Я сиял с плеч вещевой мешок, выложил из него на стол остатки пайка, но, как только присел на диван, заснул и не слыхал, как приходила тетя Катя, как она положила меня на диван, как сняла с ног сапоги и укрыла одеялом. Когда проснулся, было семь часов утра. В кухне не было никого. Я тихонько открыл дверь в комнату и взглянул на спящего Володю. Спустя некоторое время пришла хозяйка. Она принесла с Невы два ведра воды. В воде плавали мелкие льдинки.

Тетя Катя присела на стул, руки ее дрожали. Она шумно дышала приоткрытым ртом. В русых бровях блестели серебром иглы морозного инея.
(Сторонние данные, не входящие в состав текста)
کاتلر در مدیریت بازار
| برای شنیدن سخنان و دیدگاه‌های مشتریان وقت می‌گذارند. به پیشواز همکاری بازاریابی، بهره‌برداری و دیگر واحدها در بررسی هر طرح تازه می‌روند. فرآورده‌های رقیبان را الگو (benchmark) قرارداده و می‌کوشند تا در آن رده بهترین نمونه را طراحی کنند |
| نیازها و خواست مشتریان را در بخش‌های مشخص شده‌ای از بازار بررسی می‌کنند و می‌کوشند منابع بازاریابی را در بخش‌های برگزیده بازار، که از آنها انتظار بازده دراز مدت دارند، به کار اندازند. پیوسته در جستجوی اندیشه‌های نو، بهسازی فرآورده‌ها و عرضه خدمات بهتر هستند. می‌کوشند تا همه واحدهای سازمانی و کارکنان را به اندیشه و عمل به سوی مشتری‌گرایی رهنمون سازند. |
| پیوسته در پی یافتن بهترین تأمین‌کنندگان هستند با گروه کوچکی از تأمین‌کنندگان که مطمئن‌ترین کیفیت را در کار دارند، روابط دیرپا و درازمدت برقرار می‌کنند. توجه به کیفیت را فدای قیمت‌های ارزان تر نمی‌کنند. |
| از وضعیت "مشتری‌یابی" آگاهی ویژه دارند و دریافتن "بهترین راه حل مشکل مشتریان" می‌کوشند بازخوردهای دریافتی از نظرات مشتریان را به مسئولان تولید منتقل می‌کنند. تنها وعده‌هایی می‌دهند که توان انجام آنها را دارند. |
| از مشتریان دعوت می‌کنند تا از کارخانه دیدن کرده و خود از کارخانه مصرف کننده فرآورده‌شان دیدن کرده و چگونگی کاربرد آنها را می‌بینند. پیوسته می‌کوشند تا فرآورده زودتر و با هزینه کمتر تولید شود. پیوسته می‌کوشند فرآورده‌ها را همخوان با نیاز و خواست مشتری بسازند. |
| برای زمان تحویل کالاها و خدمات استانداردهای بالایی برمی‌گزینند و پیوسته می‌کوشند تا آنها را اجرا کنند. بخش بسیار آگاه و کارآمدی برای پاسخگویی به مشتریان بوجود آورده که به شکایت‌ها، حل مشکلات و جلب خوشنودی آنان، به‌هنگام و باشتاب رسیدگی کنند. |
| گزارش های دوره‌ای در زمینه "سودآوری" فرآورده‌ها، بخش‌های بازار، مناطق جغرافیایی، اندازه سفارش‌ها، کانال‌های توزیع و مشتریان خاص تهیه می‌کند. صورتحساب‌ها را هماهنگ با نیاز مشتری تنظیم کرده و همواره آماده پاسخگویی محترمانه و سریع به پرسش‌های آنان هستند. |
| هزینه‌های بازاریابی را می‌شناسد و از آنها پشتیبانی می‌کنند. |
Ее голова медленно склонилась на грудь. Она просидела несколько минут в полудремоте. Я боялся пошевельнуться, чтобы не нарушить ее покоя.

Вздрогнув, словно от удара, тетя Катя тяжело встала, направилась к столу, где лежал хлеб. Она пальцами отломила маленькую дольку корки, положила ее в рот, стала растапливать печку-времянку.
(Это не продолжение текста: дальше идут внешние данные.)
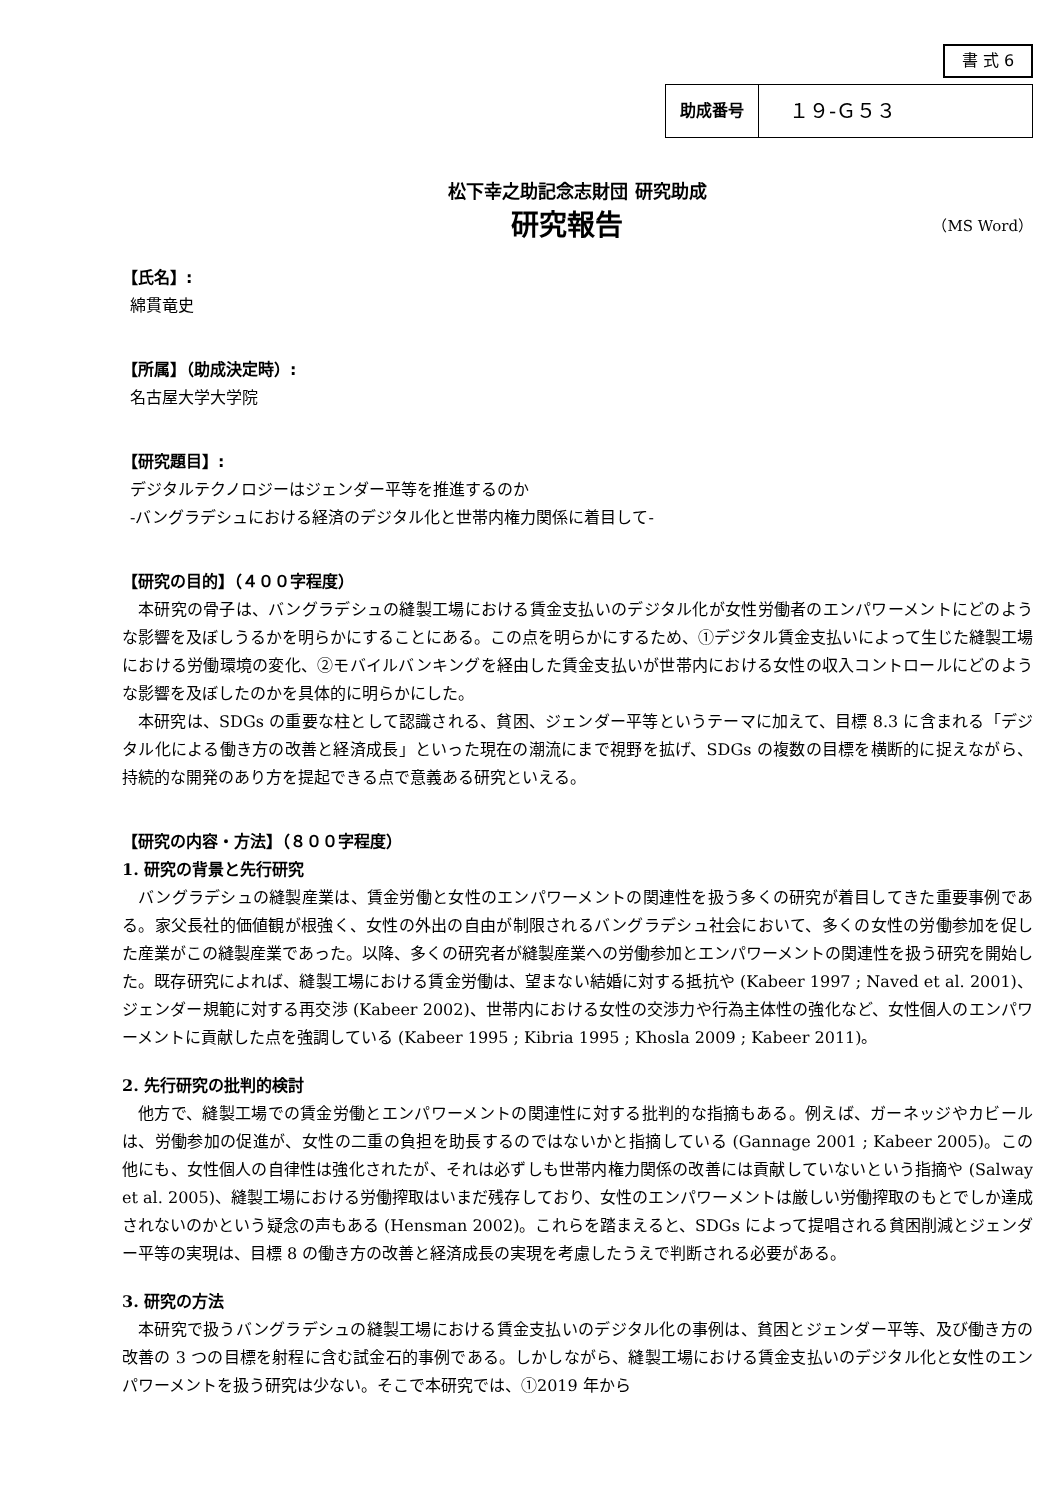書 式 6
| 助成番号 | １９-Ｇ５３ |
松下幸之助記念志財団 研究助成
研究報告 （MS Word）
【氏名】:
綿貫竜史
【所属】（助成決定時）:
名古屋大学大学院
【研究題目】:
デジタルテクノロジーはジェンダー平等を推進するのか
-バングラデシュにおける経済のデジタル化と世帯内権力関係に着目して-
【研究の目的】（４００字程度）
本研究の骨子は、バングラデシュの縫製工場における賃金支払いのデジタル化が女性労働者のエンパワーメントにどのような影響を及ぼしうるかを明らかにすることにある。この点を明らかにするため、①デジタル賃金支払いによって生じた縫製工場における労働環境の変化、②モバイルバンキングを経由した賃金支払いが世帯内における女性の収入コントロールにどのような影響を及ぼしたのかを具体的に明らかにした。
本研究は、SDGs の重要な柱として認識される、貧困、ジェンダー平等というテーマに加えて、目標 8.3 に含まれる「デジタル化による働き方の改善と経済成長」といった現在の潮流にまで視野を拡げ、SDGs の複数の目標を横断的に捉えながら、持続的な開発のあり方を提起できる点で意義ある研究といえる。
【研究の内容・方法】（８００字程度）
1. 研究の背景と先行研究
バングラデシュの縫製産業は、賃金労働と女性のエンパワーメントの関連性を扱う多くの研究が着目してきた重要事例である。家父長社的価値観が根強く、女性の外出の自由が制限されるバングラデシュ社会において、多くの女性の労働参加を促した産業がこの縫製産業であった。以降、多くの研究者が縫製産業への労働参加とエンパワーメントの関連性を扱う研究を開始した。既存研究によれば、縫製工場における賃金労働は、望まない結婚に対する抵抗や (Kabeer 1997 ; Naved et al. 2001)、ジェンダー規範に対する再交渉 (Kabeer 2002)、世帯内における女性の交渉力や行為主体性の強化など、女性個人のエンパワーメントに貢献した点を強調している (Kabeer 1995 ; Kibria 1995 ; Khosla 2009 ; Kabeer 2011)。
2. 先行研究の批判的検討
他方で、縫製工場での賃金労働とエンパワーメントの関連性に対する批判的な指摘もある。例えば、ガーネッジやカビールは、労働参加の促進が、女性の二重の負担を助長するのではないかと指摘している (Gannage 2001 ; Kabeer 2005)。この他にも、女性個人の自律性は強化されたが、それは必ずしも世帯内権力関係の改善には貢献していないという指摘や (Salway et al. 2005)、縫製工場における労働搾取はいまだ残存しており、女性のエンパワーメントは厳しい労働搾取のもとでしか達成されないのかという疑念の声もある (Hensman 2002)。これらを踏まえると、SDGs によって提唱される貧困削減とジェンダー平等の実現は、目標 8 の働き方の改善と経済成長の実現を考慮したうえで判断される必要がある。
3. 研究の方法
本研究で扱うバングラデシュの縫製工場における賃金支払いのデジタル化の事例は、貧困とジェンダー平等、及び働き方の改善の 3 つの目標を射程に含む試金石的事例である。しかしながら、縫製工場における賃金支払いのデジタル化と女性のエンパワーメントを扱う研究は少ない。そこで本研究では、①2019 年から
Когда Володя проснулся, он не узнал меня, а потянулся к тете Кате.

— Да что же ты, Володенька, — ласково сказала она, — отца не узнал? Это твой папа, папа пришел.

Володя повернул голову. Насупившись, глянул мне в лицо, а сам по-прежнему обеими ручонками крепко держался за шею чужой женщины. Слово «папа» его успокоило, — по-видимому, он слышал его много раз от матери. И вот наконец Володя сидит на моих коленях и пальчиками перебирает ордена и медали.
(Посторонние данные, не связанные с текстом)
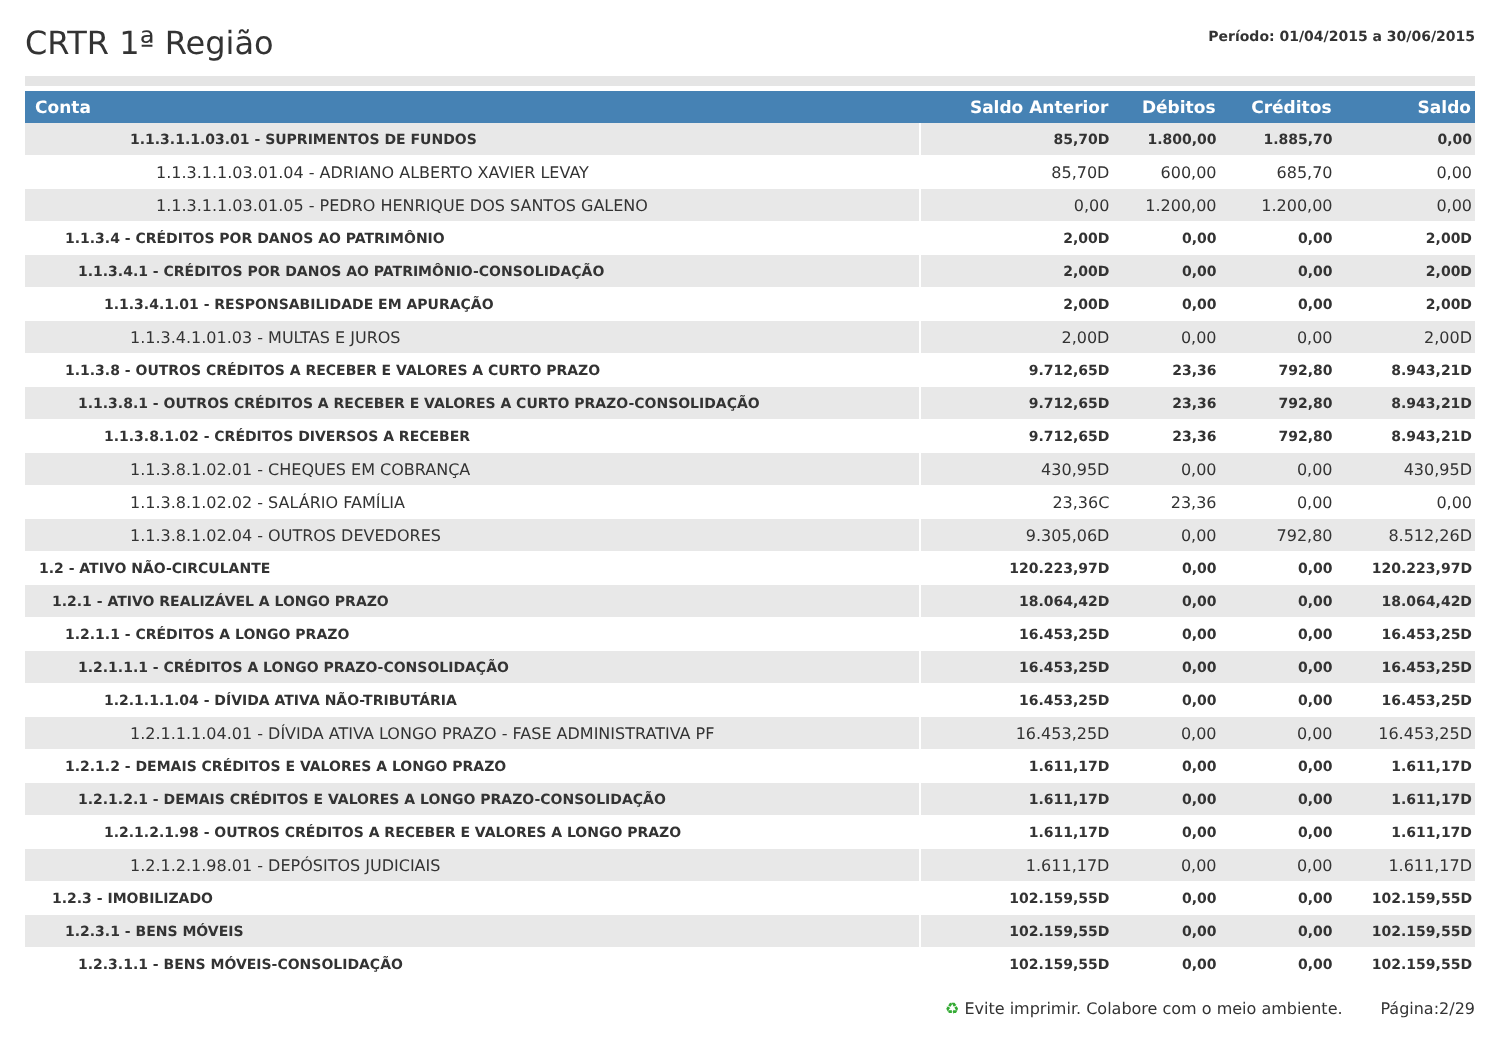CRTR 1ª Região
Período: 01/04/2015 a 30/06/2015
| Conta | Saldo Anterior | Débitos | Créditos | Saldo |
| --- | --- | --- | --- | --- |
| 1.1.3.1.1.03.01 - SUPRIMENTOS DE FUNDOS | 85,70D | 1.800,00 | 1.885,70 | 0,00 |
| 1.1.3.1.1.03.01.04 - ADRIANO ALBERTO XAVIER LEVAY | 85,70D | 600,00 | 685,70 | 0,00 |
| 1.1.3.1.1.03.01.05 - PEDRO HENRIQUE DOS SANTOS GALENO | 0,00 | 1.200,00 | 1.200,00 | 0,00 |
| 1.1.3.4 - CRÉDITOS POR DANOS AO PATRIMÔNIO | 2,00D | 0,00 | 0,00 | 2,00D |
| 1.1.3.4.1 - CRÉDITOS POR DANOS AO PATRIMÔNIO-CONSOLIDAÇÃO | 2,00D | 0,00 | 0,00 | 2,00D |
| 1.1.3.4.1.01 - RESPONSABILIDADE EM APURAÇÃO | 2,00D | 0,00 | 0,00 | 2,00D |
| 1.1.3.4.1.01.03 - MULTAS E JUROS | 2,00D | 0,00 | 0,00 | 2,00D |
| 1.1.3.8 - OUTROS CRÉDITOS A RECEBER E VALORES A CURTO PRAZO | 9.712,65D | 23,36 | 792,80 | 8.943,21D |
| 1.1.3.8.1 - OUTROS CRÉDITOS A RECEBER E VALORES A CURTO PRAZO-CONSOLIDAÇÃO | 9.712,65D | 23,36 | 792,80 | 8.943,21D |
| 1.1.3.8.1.02 - CRÉDITOS DIVERSOS A RECEBER | 9.712,65D | 23,36 | 792,80 | 8.943,21D |
| 1.1.3.8.1.02.01 - CHEQUES EM COBRANÇA | 430,95D | 0,00 | 0,00 | 430,95D |
| 1.1.3.8.1.02.02 - SALÁRIO FAMÍLIA | 23,36C | 23,36 | 0,00 | 0,00 |
| 1.1.3.8.1.02.04 - OUTROS DEVEDORES | 9.305,06D | 0,00 | 792,80 | 8.512,26D |
| 1.2 - ATIVO NÃO-CIRCULANTE | 120.223,97D | 0,00 | 0,00 | 120.223,97D |
| 1.2.1 - ATIVO REALIZÁVEL A LONGO PRAZO | 18.064,42D | 0,00 | 0,00 | 18.064,42D |
| 1.2.1.1 - CRÉDITOS A LONGO PRAZO | 16.453,25D | 0,00 | 0,00 | 16.453,25D |
| 1.2.1.1.1 - CRÉDITOS A LONGO PRAZO-CONSOLIDAÇÃO | 16.453,25D | 0,00 | 0,00 | 16.453,25D |
| 1.2.1.1.1.04 - DÍVIDA ATIVA NÃO-TRIBUTÁRIA | 16.453,25D | 0,00 | 0,00 | 16.453,25D |
| 1.2.1.1.1.04.01 - DÍVIDA ATIVA LONGO PRAZO - FASE ADMINISTRATIVA PF | 16.453,25D | 0,00 | 0,00 | 16.453,25D |
| 1.2.1.2 - DEMAIS CRÉDITOS E VALORES A LONGO PRAZO | 1.611,17D | 0,00 | 0,00 | 1.611,17D |
| 1.2.1.2.1 - DEMAIS CRÉDITOS E VALORES A LONGO PRAZO-CONSOLIDAÇÃO | 1.611,17D | 0,00 | 0,00 | 1.611,17D |
| 1.2.1.2.1.98 - OUTROS CRÉDITOS A RECEBER E VALORES A LONGO PRAZO | 1.611,17D | 0,00 | 0,00 | 1.611,17D |
| 1.2.1.2.1.98.01 - DEPÓSITOS JUDICIAIS | 1.611,17D | 0,00 | 0,00 | 1.611,17D |
| 1.2.3 - IMOBILIZADO | 102.159,55D | 0,00 | 0,00 | 102.159,55D |
| 1.2.3.1 - BENS MÓVEIS | 102.159,55D | 0,00 | 0,00 | 102.159,55D |
| 1.2.3.1.1 - BENS MÓVEIS-CONSOLIDAÇÃO | 102.159,55D | 0,00 | 0,00 | 102.159,55D |
♻ Evite imprimir. Colabore com o meio ambiente. Página:2/29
Под вечер я ушел в райздравотдел и получил для сына направление в детский дом, Когда я стал прощаться с тетей Катей, она взяла на руки Володю, прижала к груди и просила ненадолго оставить сына у нее.

— Нельзя, тетя Катя, нельзя.

Я оставил ей адрес детского дома и попросил ее навещать Володю, если будет время.

Я открыл дверь своей квартиры и вместе с сыном зашел в нее, чтобы проститься со своим осиротевшим домом. На кухне и в комнатах было темно и холодно. Нашел лампу — на донышке еще был керосин — и зажег. Володя подошел к детскому уголку, где на коврике лежали игрушки. Он стал перекладывать их с места на место, что-то говорил, размахивал ручонками.

Все было по-прежнему на своих местах: на комоде в кожаной рамке стояла фотография жены и старшего сына Вити. Только теперь, взглянув на нее, почувствовал я всю глубину своего горя. Не помню, сколько я пролежал вниз лицом на диване, на котором был брошен лыжный костюм старшего сына. Кто-то тронул меня за ногу. Я не сразу понял кто. Это был Володя, он держал в ручонке игрушечный пистолет. Показывая пальчиками на окно, малыш твердил одно и то же: «Бу-бу-бу». Я обнял сына и, прижимая его к груди, заходил по комнате. А часом позже отнес его в детский дом. Володя не хотел идти к незнакомой женщине в белом халате, громко плакал и просил:

— Папочка, я хочу домой. Хочу к маме, хочу к маме!

Я поцеловал самое дорогое, что осталось от семьи, и молча вышел на улицу. А в ушах долго еще звучал голос сына: «К маме! К маме!»